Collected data
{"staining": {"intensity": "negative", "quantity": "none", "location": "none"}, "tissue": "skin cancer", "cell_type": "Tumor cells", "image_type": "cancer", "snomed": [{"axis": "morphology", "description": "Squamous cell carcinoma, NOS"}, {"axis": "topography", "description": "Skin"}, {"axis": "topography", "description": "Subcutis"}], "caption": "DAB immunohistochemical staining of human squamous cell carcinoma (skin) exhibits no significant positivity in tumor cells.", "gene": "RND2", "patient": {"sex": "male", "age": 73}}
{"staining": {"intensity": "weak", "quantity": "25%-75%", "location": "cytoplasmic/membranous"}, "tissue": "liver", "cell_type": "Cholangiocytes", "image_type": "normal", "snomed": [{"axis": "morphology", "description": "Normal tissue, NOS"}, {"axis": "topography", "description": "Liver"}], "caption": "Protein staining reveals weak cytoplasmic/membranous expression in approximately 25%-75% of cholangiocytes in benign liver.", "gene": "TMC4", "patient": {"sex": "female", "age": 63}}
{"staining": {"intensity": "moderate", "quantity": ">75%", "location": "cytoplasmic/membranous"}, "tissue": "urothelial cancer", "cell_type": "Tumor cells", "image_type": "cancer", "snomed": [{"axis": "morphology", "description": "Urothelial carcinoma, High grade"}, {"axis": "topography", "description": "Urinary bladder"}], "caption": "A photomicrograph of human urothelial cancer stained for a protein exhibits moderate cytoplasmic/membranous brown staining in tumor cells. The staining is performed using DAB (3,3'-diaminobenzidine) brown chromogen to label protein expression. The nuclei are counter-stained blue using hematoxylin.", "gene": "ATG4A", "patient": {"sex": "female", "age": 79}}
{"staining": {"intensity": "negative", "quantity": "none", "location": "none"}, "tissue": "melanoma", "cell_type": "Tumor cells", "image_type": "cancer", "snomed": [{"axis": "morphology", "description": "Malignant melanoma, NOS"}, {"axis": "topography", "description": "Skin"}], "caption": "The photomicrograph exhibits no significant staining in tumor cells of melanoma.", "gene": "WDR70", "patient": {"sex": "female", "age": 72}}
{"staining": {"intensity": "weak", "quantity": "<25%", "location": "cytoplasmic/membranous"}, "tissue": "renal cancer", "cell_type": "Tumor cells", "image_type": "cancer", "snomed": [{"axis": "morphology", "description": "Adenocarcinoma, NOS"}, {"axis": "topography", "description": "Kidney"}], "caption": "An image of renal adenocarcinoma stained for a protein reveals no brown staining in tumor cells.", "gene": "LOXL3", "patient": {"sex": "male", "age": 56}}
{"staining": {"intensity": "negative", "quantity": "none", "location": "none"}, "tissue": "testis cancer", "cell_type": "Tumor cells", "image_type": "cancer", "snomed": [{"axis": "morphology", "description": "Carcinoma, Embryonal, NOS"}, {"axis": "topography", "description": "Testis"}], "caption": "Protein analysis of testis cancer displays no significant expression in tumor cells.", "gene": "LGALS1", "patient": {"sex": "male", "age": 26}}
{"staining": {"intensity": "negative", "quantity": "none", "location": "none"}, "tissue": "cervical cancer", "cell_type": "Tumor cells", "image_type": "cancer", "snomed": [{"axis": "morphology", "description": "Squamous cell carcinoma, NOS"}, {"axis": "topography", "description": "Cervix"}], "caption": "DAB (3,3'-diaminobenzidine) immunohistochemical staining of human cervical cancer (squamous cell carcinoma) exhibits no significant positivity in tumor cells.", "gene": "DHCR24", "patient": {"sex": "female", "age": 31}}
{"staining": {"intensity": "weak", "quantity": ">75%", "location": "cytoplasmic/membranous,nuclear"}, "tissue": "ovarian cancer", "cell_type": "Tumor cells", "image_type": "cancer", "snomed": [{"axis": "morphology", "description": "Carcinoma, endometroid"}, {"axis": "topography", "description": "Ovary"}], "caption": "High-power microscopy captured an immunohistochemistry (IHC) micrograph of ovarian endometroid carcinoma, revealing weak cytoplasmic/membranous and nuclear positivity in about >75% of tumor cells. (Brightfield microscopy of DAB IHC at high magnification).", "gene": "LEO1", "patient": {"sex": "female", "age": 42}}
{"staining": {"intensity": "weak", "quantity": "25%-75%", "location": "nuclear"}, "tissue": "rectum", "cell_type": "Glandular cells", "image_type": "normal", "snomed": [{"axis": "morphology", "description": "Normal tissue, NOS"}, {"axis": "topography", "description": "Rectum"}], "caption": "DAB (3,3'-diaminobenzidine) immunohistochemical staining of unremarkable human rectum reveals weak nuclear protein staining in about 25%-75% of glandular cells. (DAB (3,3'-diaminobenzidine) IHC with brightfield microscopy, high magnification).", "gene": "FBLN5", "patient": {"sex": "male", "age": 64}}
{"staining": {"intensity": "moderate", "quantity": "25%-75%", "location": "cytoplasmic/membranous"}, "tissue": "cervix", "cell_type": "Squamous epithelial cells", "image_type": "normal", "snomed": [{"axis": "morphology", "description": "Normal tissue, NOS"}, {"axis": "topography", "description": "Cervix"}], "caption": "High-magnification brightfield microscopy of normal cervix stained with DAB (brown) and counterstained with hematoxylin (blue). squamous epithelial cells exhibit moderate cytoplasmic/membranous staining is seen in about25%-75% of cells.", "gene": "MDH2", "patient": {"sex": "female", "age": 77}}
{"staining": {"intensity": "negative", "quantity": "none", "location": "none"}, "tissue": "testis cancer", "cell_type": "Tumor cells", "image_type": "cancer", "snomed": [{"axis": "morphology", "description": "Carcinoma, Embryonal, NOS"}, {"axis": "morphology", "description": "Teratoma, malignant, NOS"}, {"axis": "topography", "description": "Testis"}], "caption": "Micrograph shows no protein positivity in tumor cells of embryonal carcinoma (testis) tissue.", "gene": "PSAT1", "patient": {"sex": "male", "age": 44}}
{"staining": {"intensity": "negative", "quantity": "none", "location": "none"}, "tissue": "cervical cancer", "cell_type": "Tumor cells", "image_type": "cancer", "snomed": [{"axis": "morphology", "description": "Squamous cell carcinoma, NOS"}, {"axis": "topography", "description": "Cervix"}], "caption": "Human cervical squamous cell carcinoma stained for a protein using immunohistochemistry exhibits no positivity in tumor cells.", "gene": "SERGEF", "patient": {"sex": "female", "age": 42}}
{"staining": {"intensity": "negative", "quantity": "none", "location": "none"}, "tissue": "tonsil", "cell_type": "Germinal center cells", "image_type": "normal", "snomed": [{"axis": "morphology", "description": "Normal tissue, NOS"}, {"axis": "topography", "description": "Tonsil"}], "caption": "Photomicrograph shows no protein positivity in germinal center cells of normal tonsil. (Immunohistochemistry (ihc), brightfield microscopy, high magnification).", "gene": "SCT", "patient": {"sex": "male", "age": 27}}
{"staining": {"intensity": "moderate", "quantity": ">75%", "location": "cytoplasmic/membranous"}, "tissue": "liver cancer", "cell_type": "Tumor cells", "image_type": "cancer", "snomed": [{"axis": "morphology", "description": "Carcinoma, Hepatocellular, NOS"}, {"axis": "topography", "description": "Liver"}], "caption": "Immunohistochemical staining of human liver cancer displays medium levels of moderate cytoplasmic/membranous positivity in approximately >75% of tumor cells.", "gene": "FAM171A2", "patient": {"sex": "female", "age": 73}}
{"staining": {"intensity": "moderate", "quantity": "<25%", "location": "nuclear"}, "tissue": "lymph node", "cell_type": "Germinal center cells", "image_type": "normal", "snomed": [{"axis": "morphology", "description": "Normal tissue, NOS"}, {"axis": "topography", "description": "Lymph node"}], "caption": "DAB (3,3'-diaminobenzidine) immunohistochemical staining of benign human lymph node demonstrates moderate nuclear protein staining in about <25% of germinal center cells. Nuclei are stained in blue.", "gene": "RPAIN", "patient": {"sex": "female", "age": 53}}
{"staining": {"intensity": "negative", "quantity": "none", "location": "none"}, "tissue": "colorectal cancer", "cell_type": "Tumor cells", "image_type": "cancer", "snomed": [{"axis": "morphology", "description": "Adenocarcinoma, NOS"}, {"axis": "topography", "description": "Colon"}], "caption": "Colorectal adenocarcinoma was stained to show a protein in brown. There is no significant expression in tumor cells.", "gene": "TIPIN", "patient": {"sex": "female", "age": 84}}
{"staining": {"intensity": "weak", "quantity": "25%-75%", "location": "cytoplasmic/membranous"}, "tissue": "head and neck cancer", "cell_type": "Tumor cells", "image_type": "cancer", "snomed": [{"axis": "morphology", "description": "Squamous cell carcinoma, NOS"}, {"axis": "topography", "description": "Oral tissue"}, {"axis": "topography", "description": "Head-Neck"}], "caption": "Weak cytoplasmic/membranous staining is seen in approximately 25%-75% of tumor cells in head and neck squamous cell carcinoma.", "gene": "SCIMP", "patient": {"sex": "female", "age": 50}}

ASSIGNMENT: Among the entries above, find the line with "positivity in germinal" and the line with "of human liver"; give again exactly these two lines and all lines between them.

EXERCISE RESULT:
{"staining": {"intensity": "negative", "quantity": "none", "location": "none"}, "tissue": "tonsil", "cell_type": "Germinal center cells", "image_type": "normal", "snomed": [{"axis": "morphology", "description": "Normal tissue, NOS"}, {"axis": "topography", "description": "Tonsil"}], "caption": "Photomicrograph shows no protein positivity in germinal center cells of normal tonsil. (Immunohistochemistry (ihc), brightfield microscopy, high magnification).", "gene": "SCT", "patient": {"sex": "male", "age": 27}}
{"staining": {"intensity": "moderate", "quantity": ">75%", "location": "cytoplasmic/membranous"}, "tissue": "liver cancer", "cell_type": "Tumor cells", "image_type": "cancer", "snomed": [{"axis": "morphology", "description": "Carcinoma, Hepatocellular, NOS"}, {"axis": "topography", "description": "Liver"}], "caption": "Immunohistochemical staining of human liver cancer displays medium levels of moderate cytoplasmic/membranous positivity in approximately >75% of tumor cells.", "gene": "FAM171A2", "patient": {"sex": "female", "age": 73}}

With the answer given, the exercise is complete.